§ **DESCRIPTION OF THE TASK**: Copy all the text in the data below word for word, leaving out the pictures.

***

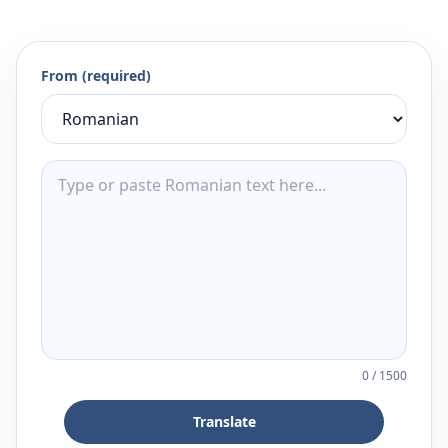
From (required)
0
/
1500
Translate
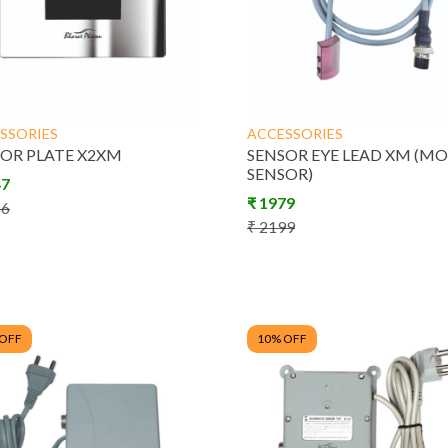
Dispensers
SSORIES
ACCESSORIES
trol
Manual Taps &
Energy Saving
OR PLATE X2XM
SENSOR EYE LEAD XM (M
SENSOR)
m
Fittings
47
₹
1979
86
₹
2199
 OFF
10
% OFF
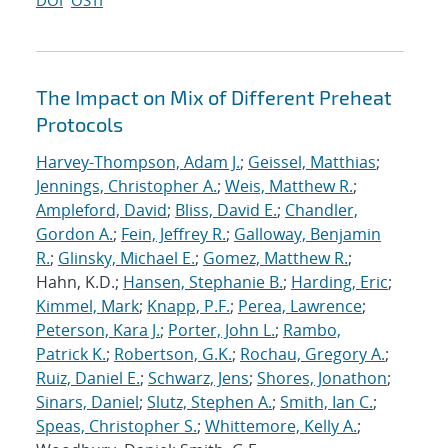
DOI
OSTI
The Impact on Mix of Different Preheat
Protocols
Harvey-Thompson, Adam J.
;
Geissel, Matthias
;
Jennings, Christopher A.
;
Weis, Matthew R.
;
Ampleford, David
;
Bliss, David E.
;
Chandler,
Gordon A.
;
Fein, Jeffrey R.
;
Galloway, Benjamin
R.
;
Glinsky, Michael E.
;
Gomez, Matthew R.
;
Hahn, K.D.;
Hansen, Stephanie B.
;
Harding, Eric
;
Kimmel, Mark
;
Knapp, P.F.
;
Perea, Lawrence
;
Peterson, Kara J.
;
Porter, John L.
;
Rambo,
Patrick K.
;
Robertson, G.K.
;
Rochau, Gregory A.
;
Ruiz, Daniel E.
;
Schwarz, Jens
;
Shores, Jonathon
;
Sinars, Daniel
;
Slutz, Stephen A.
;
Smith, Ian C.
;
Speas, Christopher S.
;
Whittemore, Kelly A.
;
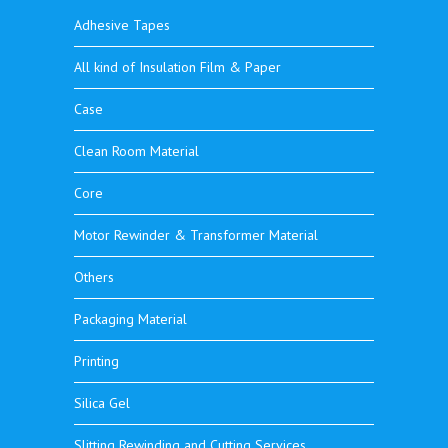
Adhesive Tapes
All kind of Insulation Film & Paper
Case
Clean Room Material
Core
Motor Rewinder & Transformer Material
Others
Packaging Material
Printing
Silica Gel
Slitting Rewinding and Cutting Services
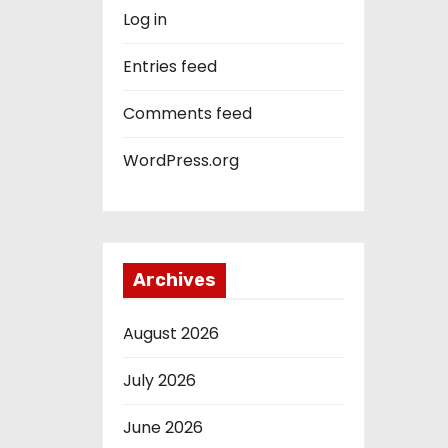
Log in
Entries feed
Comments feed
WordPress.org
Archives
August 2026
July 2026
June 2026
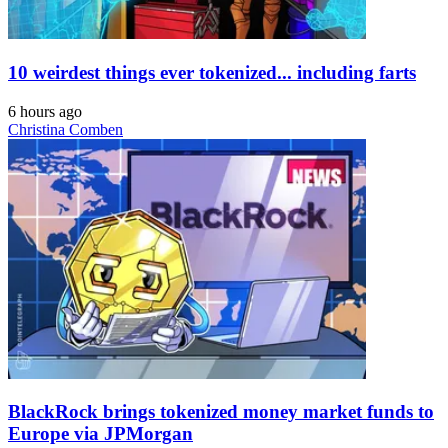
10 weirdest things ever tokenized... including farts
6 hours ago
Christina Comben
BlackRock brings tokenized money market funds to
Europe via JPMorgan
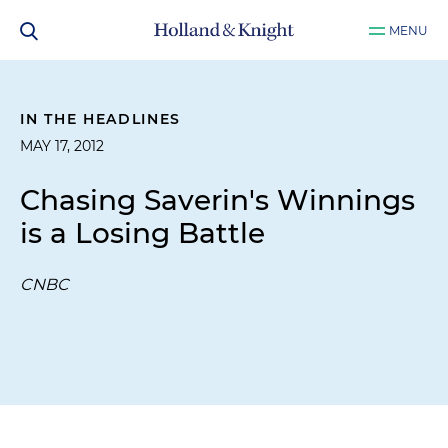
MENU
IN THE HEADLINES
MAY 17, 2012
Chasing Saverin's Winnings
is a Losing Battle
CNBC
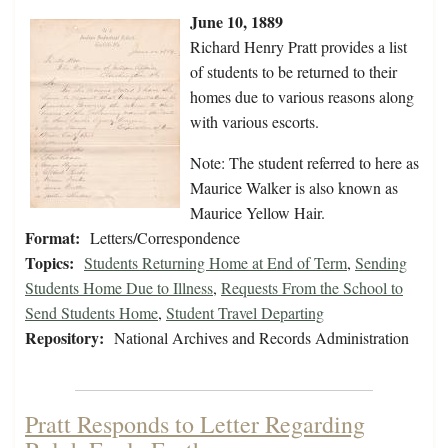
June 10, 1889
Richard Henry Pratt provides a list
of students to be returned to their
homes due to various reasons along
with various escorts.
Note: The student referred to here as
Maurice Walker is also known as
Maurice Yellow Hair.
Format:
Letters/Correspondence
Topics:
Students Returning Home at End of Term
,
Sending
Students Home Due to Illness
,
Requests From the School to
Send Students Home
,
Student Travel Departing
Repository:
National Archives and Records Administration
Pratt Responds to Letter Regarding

***

§ **EXERCISE ANSWER**:
From (required)
0
/
1500
Translate
Dispensers
SSORIES
ACCESSORIES
trol
Manual Taps &
Energy Saving
OR PLATE X2XM
SENSOR EYE LEAD XM (M
SENSOR)
m
Fittings
47
₹
1979
86
₹
2199
 OFF
10
% OFF
DOI
OSTI
The Impact on Mix of Different Preheat
Protocols
Harvey-Thompson, Adam J.
;
Geissel, Matthias
;
Jennings, Christopher A.
;
Weis, Matthew R.
;
Ampleford, David
;
Bliss, David E.
;
Chandler,
Gordon A.
;
Fein, Jeffrey R.
;
Galloway, Benjamin
R.
;
Glinsky, Michael E.
;
Gomez, Matthew R.
;
Hahn, K.D.;
Hansen, Stephanie B.
;
Harding, Eric
;
Kimmel, Mark
;
Knapp, P.F.
;
Perea, Lawrence
;
Peterson, Kara J.
;
Porter, John L.
;
Rambo,
Patrick K.
;
Robertson, G.K.
;
Rochau, Gregory A.
;
Ruiz, Daniel E.
;
Schwarz, Jens
;
Shores, Jonathon
;
Sinars, Daniel
;
Slutz, Stephen A.
;
Smith, Ian C.
;
Speas, Christopher S.
;
Whittemore, Kelly A.
;
Adhesive Tapes
All kind of Insulation Film & Paper
Case
Clean Room Material
Core
Motor Rewinder & Transformer Material
Others
Packaging Material
Printing
Silica Gel
Slitting Rewinding and Cutting Services
Log in
Entries feed
Comments feed
WordPress.org
Archives
August 2026
July 2026
June 2026
10 weirdest things ever tokenized... including farts
6 hours ago
Christina Comben
BlackRock brings tokenized money market funds to
Europe via JPMorgan
MENU
IN THE HEADLINES
MAY 17, 2012
Chasing Saverin's Winnings
is a Losing Battle
CNBC
June 10, 1889
Richard Henry Pratt provides a list
of students to be returned to their
homes due to various reasons along
with various escorts.
Note: The student referred to here as
Maurice Walker is also known as
Maurice Yellow Hair.
Format:
Letters/Correspondence
Topics:
Students Returning Home at End of Term
,
Sending
Students Home Due to Illness
,
Requests From the School to
Send Students Home
,
Student Travel Departing
Repository:
National Archives and Records Administration
Pratt Responds to Letter Regarding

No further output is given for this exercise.